* Data records
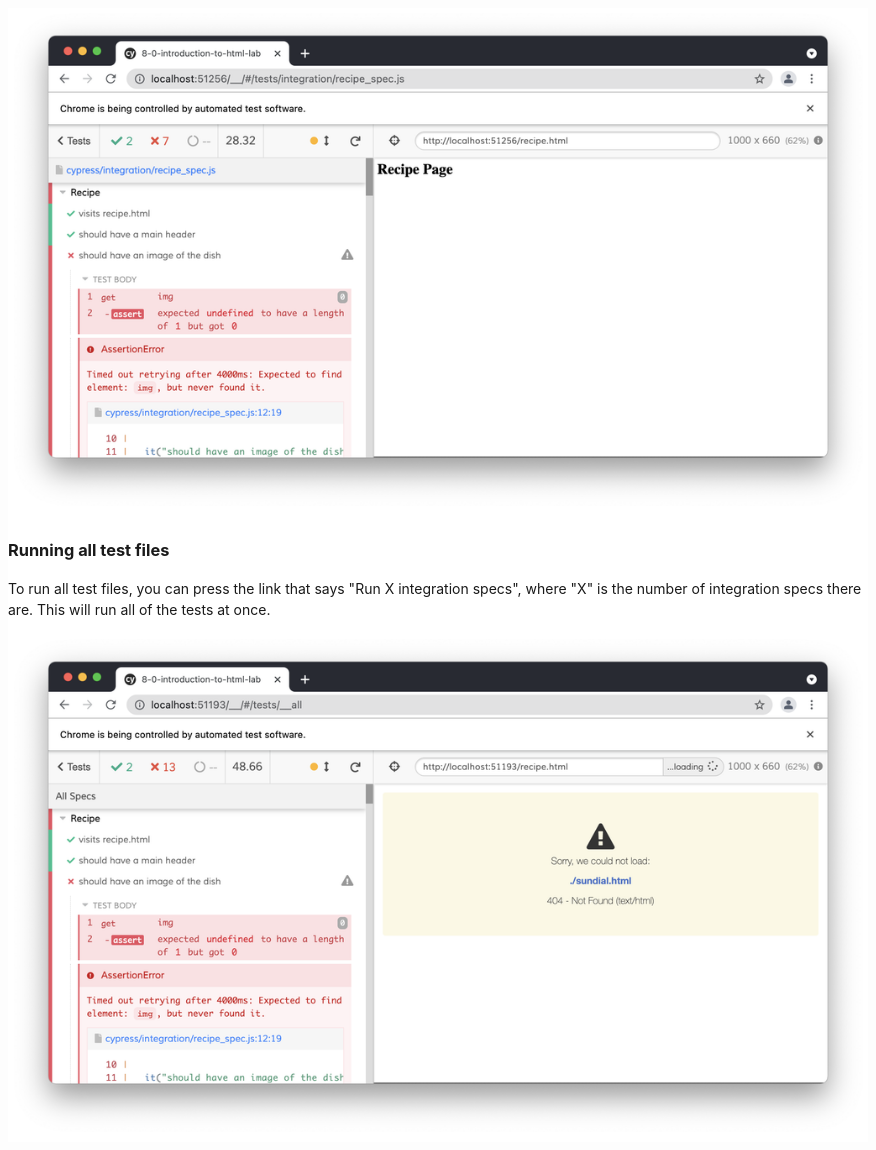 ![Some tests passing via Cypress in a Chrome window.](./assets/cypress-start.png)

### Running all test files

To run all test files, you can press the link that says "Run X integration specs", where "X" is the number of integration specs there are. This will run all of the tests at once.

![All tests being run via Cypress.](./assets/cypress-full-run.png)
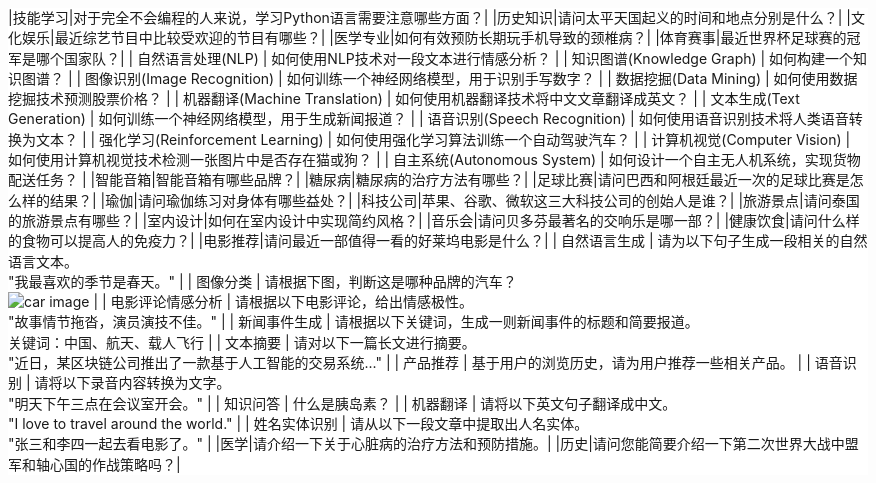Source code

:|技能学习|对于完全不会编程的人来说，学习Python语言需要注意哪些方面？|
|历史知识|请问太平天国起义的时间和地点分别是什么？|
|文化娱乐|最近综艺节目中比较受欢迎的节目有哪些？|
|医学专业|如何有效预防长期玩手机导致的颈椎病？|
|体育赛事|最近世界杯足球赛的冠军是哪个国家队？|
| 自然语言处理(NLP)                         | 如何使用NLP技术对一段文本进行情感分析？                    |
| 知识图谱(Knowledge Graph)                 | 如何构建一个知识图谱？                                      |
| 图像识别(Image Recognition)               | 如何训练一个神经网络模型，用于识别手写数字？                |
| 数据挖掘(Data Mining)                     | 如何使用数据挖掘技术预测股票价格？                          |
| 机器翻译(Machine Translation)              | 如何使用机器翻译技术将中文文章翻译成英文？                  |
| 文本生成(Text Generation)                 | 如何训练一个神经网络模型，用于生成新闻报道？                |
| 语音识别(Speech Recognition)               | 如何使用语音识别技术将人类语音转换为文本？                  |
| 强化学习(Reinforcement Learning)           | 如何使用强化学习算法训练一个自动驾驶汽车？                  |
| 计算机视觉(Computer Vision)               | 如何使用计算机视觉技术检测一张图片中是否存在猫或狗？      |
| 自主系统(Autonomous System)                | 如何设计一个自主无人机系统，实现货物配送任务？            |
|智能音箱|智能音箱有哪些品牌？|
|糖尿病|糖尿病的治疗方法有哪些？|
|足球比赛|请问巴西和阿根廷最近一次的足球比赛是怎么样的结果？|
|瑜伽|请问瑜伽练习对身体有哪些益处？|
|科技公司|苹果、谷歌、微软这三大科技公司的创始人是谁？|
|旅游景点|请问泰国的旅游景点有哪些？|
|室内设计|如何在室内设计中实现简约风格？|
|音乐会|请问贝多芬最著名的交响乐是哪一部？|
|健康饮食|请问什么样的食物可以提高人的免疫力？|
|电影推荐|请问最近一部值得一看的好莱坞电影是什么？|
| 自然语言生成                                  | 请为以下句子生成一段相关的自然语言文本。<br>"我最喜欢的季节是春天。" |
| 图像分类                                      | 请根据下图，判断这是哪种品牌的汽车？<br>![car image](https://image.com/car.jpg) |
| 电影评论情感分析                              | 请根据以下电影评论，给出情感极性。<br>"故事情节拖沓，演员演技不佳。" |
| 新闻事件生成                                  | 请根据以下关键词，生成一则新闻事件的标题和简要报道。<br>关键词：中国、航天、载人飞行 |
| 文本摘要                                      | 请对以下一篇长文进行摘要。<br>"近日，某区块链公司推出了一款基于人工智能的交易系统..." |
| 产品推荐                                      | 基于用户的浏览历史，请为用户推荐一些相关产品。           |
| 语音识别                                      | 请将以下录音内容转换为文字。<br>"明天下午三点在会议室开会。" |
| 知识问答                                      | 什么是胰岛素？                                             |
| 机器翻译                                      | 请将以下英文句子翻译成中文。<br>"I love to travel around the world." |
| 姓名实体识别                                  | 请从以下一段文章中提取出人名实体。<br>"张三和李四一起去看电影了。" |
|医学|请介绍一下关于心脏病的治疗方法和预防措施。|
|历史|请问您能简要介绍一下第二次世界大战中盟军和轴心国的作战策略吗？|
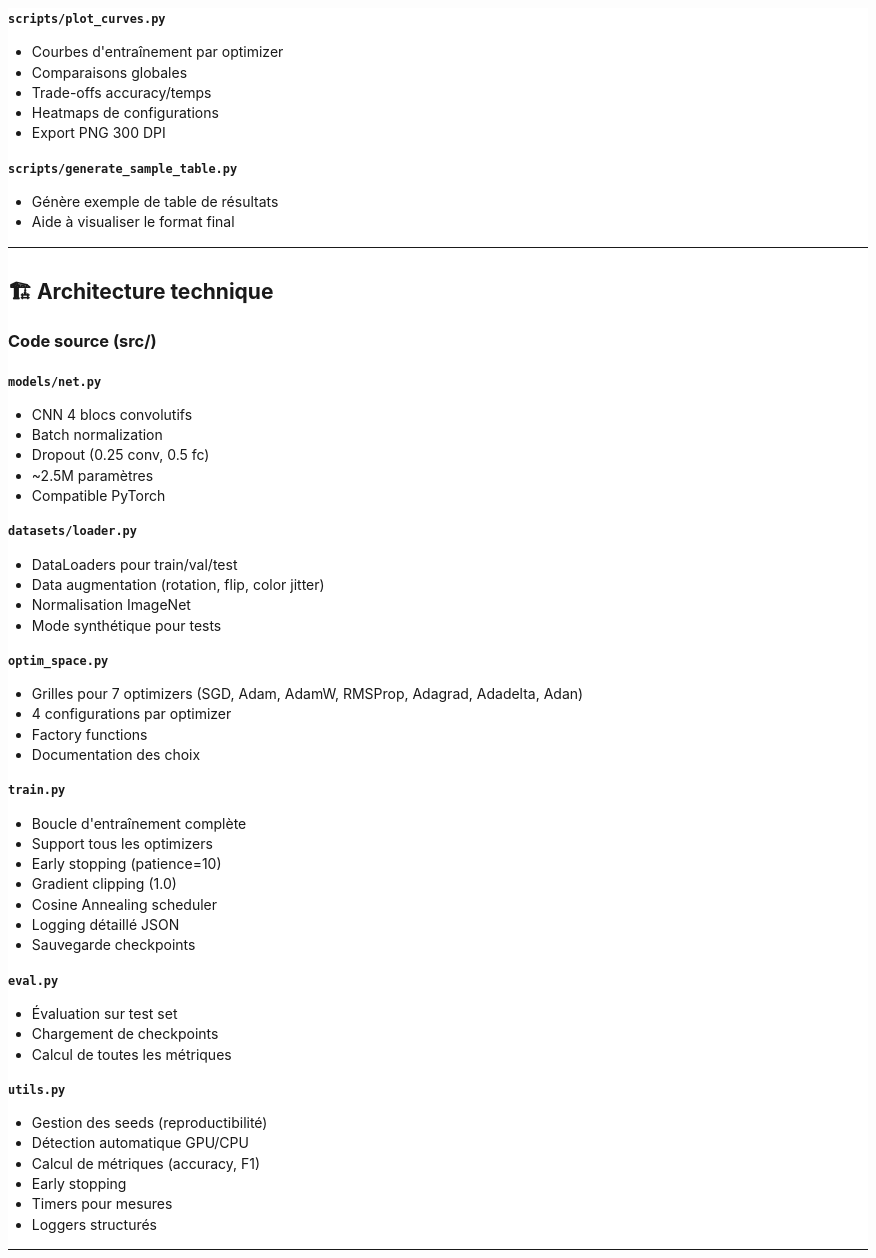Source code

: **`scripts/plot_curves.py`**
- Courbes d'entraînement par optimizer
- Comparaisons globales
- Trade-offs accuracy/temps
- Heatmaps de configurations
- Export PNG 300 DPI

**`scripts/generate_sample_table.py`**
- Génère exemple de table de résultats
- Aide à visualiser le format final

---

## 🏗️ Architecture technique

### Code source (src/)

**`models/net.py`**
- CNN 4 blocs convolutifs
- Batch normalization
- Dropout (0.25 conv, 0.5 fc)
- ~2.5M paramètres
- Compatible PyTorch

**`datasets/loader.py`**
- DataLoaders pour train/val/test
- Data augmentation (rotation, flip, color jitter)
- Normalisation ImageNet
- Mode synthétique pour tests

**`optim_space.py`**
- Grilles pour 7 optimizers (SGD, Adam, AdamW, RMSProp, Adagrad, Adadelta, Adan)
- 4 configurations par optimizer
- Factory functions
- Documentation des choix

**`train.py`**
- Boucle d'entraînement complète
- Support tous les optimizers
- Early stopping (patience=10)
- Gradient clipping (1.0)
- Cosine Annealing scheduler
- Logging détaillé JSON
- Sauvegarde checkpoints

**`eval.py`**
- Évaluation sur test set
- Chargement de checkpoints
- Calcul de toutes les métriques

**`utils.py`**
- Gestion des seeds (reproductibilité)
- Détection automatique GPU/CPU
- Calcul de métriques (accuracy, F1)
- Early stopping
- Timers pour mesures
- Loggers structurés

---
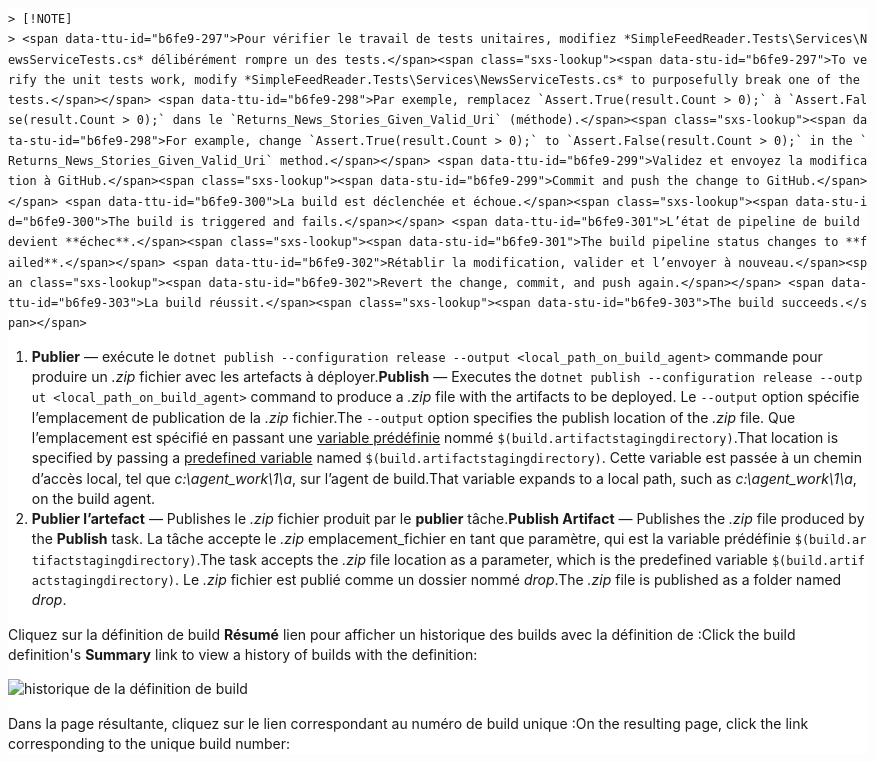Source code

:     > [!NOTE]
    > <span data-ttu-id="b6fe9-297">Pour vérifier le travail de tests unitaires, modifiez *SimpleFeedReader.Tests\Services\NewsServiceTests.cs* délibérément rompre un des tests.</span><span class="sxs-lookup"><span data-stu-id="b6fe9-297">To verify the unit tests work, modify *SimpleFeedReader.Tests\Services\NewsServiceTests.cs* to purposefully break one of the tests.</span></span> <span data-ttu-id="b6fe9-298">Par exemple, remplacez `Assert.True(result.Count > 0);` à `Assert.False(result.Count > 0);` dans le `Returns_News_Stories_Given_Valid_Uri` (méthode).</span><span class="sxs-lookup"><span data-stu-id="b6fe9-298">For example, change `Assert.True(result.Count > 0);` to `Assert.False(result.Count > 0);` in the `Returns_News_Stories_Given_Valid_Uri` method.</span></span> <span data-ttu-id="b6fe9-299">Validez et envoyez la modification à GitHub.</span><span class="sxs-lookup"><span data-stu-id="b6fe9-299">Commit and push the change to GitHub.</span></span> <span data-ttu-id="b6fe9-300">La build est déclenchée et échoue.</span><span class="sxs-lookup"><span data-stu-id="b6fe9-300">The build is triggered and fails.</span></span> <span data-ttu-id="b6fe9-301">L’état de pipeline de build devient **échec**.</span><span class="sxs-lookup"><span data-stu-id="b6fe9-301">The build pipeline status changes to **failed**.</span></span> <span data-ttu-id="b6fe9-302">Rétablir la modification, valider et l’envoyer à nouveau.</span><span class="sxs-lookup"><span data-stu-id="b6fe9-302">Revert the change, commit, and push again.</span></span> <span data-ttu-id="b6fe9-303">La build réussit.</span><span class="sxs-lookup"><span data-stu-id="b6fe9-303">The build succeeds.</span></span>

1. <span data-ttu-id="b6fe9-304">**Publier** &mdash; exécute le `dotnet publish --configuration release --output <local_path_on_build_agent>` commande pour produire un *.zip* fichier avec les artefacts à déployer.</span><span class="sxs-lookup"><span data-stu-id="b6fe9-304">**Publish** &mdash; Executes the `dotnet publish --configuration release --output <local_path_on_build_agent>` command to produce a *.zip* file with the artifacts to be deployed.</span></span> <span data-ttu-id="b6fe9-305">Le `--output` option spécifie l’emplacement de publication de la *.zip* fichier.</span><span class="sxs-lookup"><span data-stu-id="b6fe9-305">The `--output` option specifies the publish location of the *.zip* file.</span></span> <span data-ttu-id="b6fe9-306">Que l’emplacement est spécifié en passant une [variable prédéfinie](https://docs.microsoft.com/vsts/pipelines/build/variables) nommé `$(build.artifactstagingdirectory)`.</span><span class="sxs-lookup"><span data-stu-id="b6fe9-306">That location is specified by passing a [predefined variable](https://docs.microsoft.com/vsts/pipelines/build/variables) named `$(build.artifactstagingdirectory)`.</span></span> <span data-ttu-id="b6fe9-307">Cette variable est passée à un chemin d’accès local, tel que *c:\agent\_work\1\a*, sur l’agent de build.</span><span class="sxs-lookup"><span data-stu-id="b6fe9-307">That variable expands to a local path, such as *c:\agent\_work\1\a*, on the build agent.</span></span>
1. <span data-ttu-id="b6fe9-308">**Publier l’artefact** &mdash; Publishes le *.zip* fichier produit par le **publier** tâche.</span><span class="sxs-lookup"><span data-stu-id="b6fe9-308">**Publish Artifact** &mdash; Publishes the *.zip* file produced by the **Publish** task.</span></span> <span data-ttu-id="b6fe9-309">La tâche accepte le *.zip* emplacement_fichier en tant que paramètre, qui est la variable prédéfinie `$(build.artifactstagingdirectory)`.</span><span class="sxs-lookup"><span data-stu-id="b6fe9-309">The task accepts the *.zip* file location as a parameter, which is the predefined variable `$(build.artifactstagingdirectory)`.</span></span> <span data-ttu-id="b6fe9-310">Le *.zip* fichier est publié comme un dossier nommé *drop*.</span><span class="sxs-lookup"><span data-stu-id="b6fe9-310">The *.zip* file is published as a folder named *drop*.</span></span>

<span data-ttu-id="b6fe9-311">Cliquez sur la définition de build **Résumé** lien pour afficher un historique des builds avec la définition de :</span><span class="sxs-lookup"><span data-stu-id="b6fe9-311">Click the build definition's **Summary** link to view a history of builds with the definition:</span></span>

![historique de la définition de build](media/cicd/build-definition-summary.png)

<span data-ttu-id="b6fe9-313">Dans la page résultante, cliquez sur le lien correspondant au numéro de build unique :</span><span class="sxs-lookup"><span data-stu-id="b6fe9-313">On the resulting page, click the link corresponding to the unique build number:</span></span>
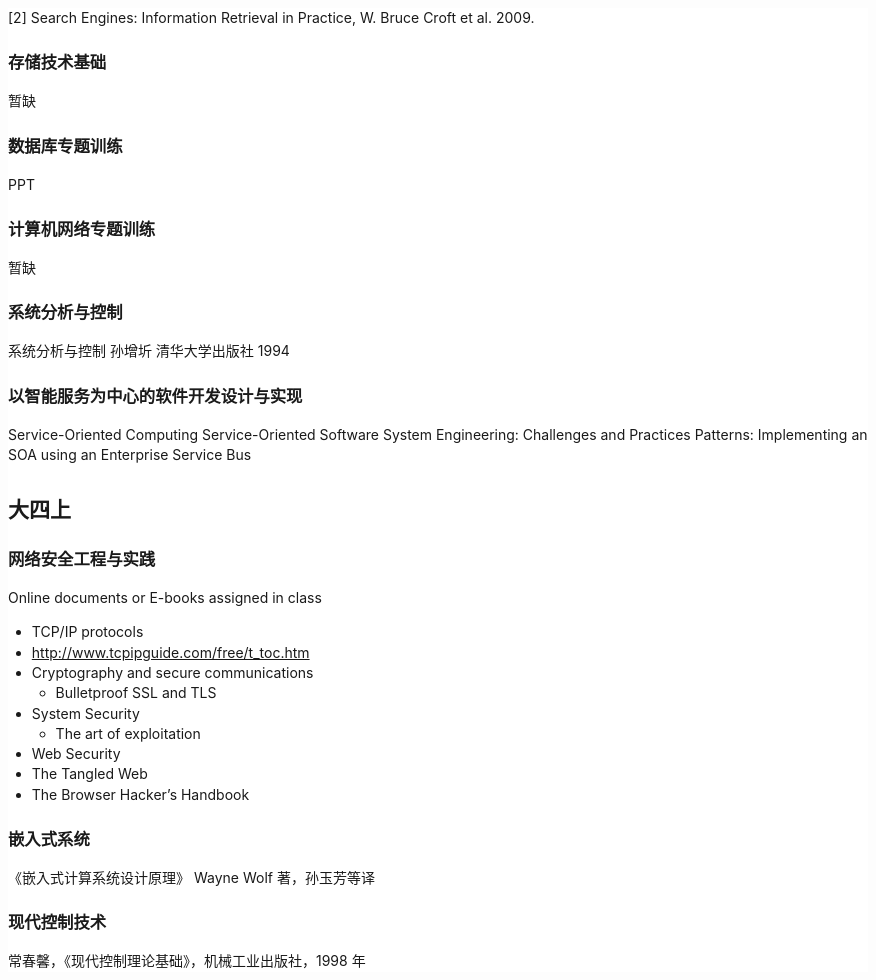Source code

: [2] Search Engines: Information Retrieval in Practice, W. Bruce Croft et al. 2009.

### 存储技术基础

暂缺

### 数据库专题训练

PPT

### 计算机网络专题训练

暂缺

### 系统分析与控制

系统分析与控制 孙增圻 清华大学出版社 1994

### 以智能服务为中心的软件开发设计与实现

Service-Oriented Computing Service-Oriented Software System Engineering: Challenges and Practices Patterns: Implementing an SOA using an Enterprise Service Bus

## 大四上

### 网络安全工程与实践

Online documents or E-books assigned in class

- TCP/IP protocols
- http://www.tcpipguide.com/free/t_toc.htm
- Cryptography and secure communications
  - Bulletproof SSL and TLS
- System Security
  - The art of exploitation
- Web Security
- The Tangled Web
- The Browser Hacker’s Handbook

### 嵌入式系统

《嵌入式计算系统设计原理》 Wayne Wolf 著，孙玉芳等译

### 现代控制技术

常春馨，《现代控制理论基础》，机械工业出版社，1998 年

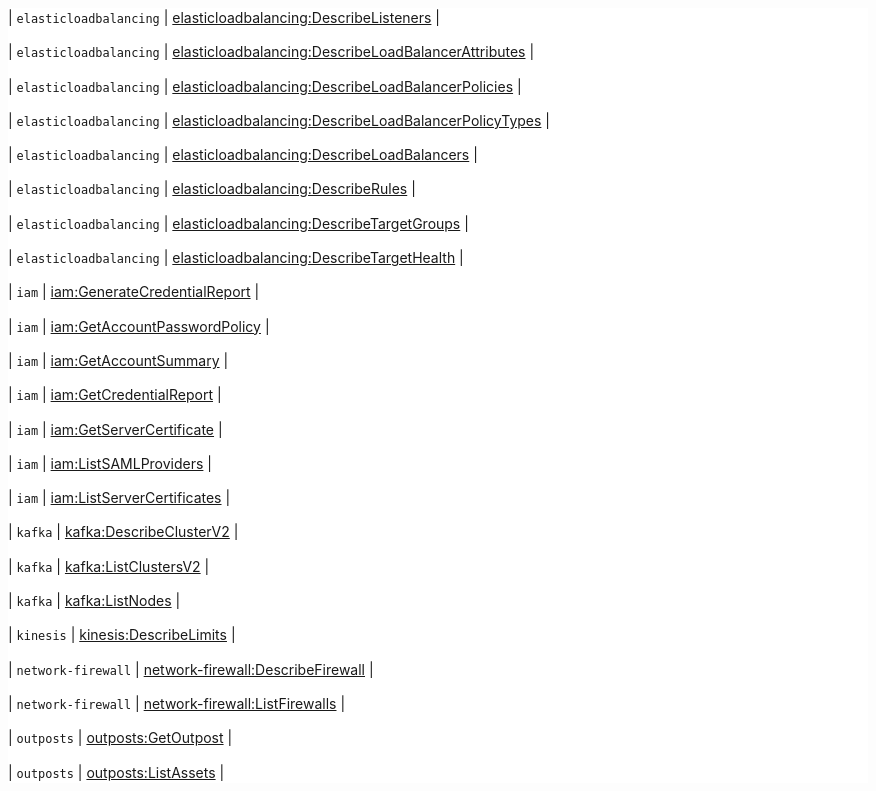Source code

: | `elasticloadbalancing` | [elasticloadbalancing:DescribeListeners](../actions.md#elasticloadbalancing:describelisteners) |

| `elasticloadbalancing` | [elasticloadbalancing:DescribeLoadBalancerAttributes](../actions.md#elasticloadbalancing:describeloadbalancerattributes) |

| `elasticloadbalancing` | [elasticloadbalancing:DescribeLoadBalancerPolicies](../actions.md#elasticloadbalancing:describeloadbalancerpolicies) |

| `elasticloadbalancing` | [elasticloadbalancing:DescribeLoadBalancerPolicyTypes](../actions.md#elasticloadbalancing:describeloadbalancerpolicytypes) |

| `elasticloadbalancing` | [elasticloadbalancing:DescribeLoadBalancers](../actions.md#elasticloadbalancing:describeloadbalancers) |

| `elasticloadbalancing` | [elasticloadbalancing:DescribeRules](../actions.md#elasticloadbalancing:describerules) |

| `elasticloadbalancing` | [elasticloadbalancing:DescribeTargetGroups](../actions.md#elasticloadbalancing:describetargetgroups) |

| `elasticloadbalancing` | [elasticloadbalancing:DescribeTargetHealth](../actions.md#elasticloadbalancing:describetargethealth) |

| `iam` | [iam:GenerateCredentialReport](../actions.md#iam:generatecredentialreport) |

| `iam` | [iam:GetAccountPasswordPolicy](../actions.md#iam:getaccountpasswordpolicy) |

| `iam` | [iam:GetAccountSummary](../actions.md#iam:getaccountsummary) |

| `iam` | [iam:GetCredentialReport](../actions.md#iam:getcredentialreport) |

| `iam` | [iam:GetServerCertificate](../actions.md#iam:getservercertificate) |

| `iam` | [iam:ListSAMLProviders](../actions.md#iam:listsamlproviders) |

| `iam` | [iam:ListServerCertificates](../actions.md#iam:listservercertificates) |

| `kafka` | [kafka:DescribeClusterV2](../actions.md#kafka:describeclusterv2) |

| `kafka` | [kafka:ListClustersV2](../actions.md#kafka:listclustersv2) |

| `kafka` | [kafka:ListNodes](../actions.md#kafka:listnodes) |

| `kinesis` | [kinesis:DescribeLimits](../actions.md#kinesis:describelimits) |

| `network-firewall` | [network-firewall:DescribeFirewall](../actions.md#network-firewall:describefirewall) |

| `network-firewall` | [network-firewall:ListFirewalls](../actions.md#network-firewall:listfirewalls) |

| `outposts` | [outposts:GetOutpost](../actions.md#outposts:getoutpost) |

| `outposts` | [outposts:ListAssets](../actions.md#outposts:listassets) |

* Job item
Where does the word "Early" occur in the data? Copy every line that has it.

* Task response
- Early stopping (patience=10)
- Early stopping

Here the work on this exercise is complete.